Should You Buy NextEra Energy, Inc.?

NextEra Energy appears to be improving profitability with growing ROIC, yet it is shedding value relative to its cost of capital. Despite a manageable but unfavorable leverage profile, the company suggests a slightly unfavorable moat and a moderate B- rating overall.

Strength & Efficiency Pillars

NextEra Energy, Inc. exhibits robust operational profitability with a net margin of 24.87% and an EBIT margin of 33.13%. Its gross margin stands impressively at 62.8%, reflecting strong cost management. While return on equity is moderate at 12.51%, the return on invested capital (ROIC) at 4.23% trails behind the weighted average cost of capital (WACC) of 6.41%, indicating the company currently destroys value despite improving profitability trends.

Weaknesses and Drawbacks

The company is in financial distress, as evidenced by an Altman Z-Score of 1.25, signaling a high bankruptcy risk. Leverage is elevated with a debt-to-equity ratio of 1.75 and weak liquidity shown by a current ratio of 0.6. Valuation metrics are stretched, with a price-to-book ratio of 3.07 and a price-to-earnings ratio near market average at 24.54. Interest coverage of 1.99 raises concerns about debt servicing capacity under stress.

Our Final Verdict about NextEra Energy, Inc.

Despite operational strengths, NextEra’s solvency risk marked by the distress-zone Z-Score makes its investment profile highly speculative.
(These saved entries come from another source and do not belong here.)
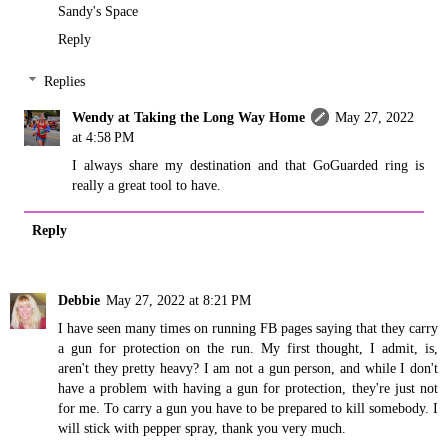
Sandy's Space
Reply
Replies
Wendy at Taking the Long Way Home
May 27, 2022
at 4:58 PM
I always share my destination and that GoGuarded ring is
really a great tool to have.
Reply
Debbie
May 27, 2022 at 8:21 PM
I have seen many times on running FB pages saying that they carry
a gun for protection on the run. My first thought, I admit, is,
aren't they pretty heavy? I am not a gun person, and while I don't
have a problem with having a gun for protection, they're just not
for me. To carry a gun you have to be prepared to kill somebody. I
will stick with pepper spray, thank you very much.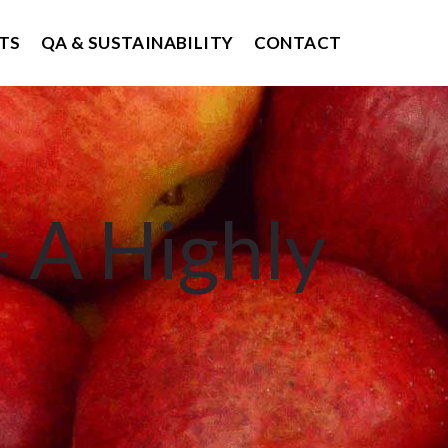
TS
QA & SUSTAINABILITY
CONTACT
 A Highly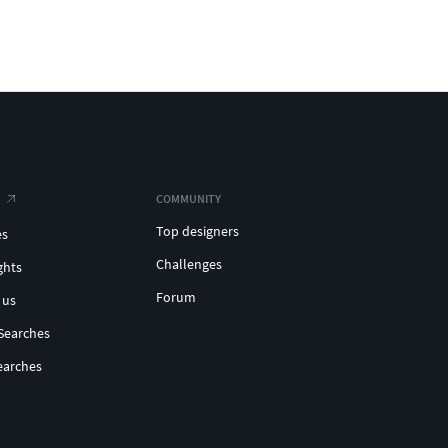
COMMUNITY
Top designers
es
Challenges
ghts
Forum
 us
Searches
earches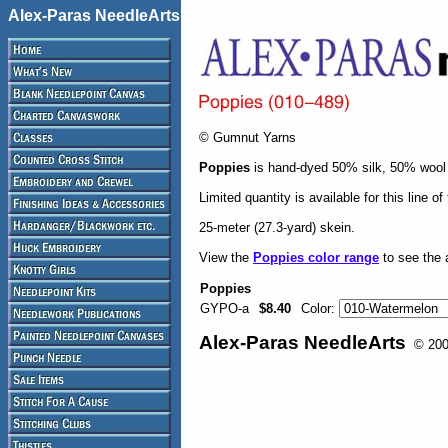
Alex-Paras NeedleArts
© Gumnut Yarns
Poppies
is hand-dyed 50% silk, 50% wool -
Limited quantity is available for this line o
25-meter (27.3-yard) skein.
View the
Poppies color range
to see the a
Poppies
GYPO-a
$8.40
Color:
Alex-Paras NeedleArts
© 2008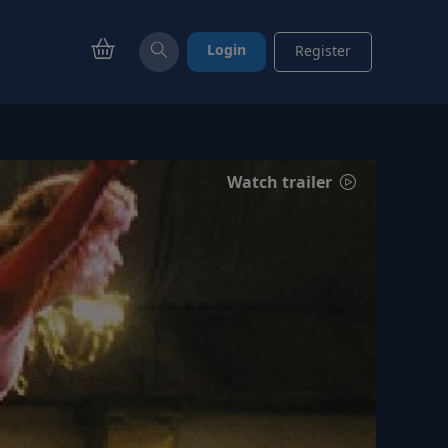
Login
Register
Watch trailer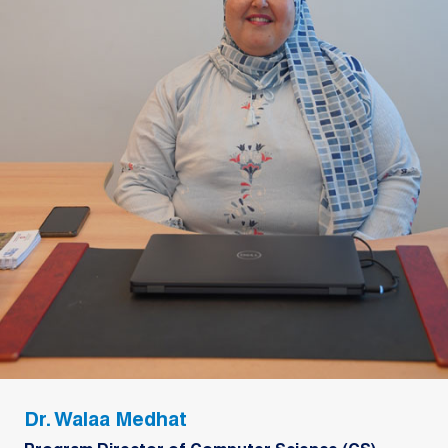
Dr. Walaa Medhat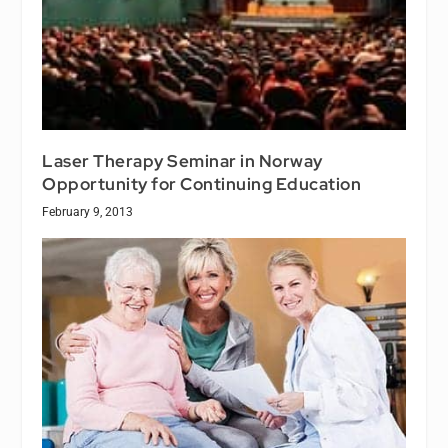
Laser Therapy Seminar in Norway
Opportunity for Continuing Education
February 9, 2013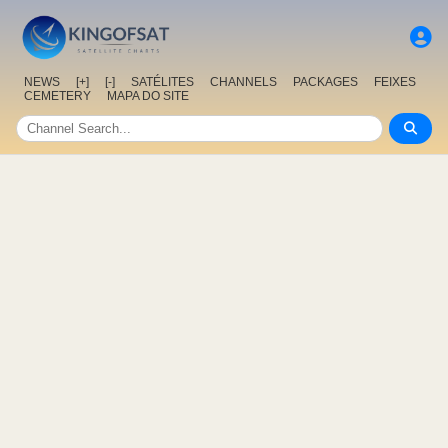
NEWS
[+]
[-]
SATÉLITES
CHANNELS
PACKAGES
FEIXES
CEMETERY
MAPA DO SITE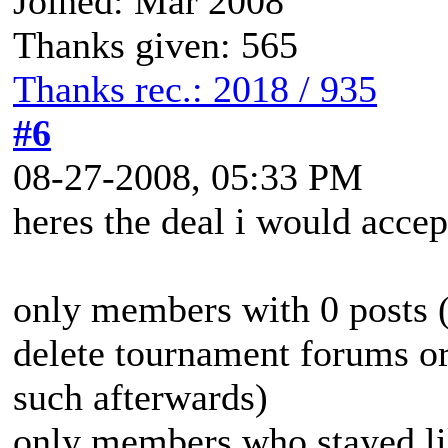
Joined: Mar 2008
Thanks given: 565
Thanks rec.: 2018 / 935
#6
08-27-2008, 05:33 PM
heres the deal i would accep
only members with 0 posts (
delete tournament forums or
such afterwards)
only members who stayed lik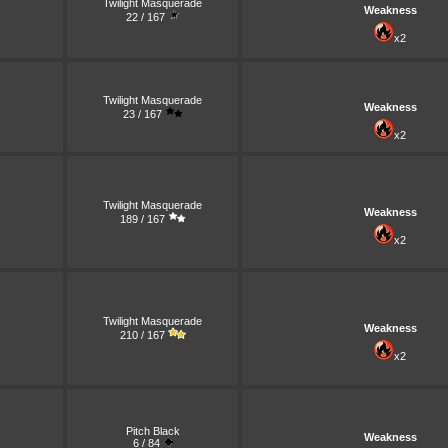
Twilight Masquerade
Weakness
22 / 167
x2
Twilight Masquerade
Weakness
23 / 167
x2
Twilight Masquerade
Weakness
189 / 167
x2
Twilight Masquerade
Weakness
210 / 167
x2
Pitch Black
Weakness
6 / 84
The company’s improving profitability may appear encouraging, but the elevated leverage and liquidity weaknesses suggest it remains too risky for conservative capital. Investors should approach cautiously until financial health visibly improves.

Disclaimer: This content is for informational purposes only and does not constitute financial, investment, or other professional advice. Investing in financial markets involves a significant risk of loss, and past performance is not indicative of future results.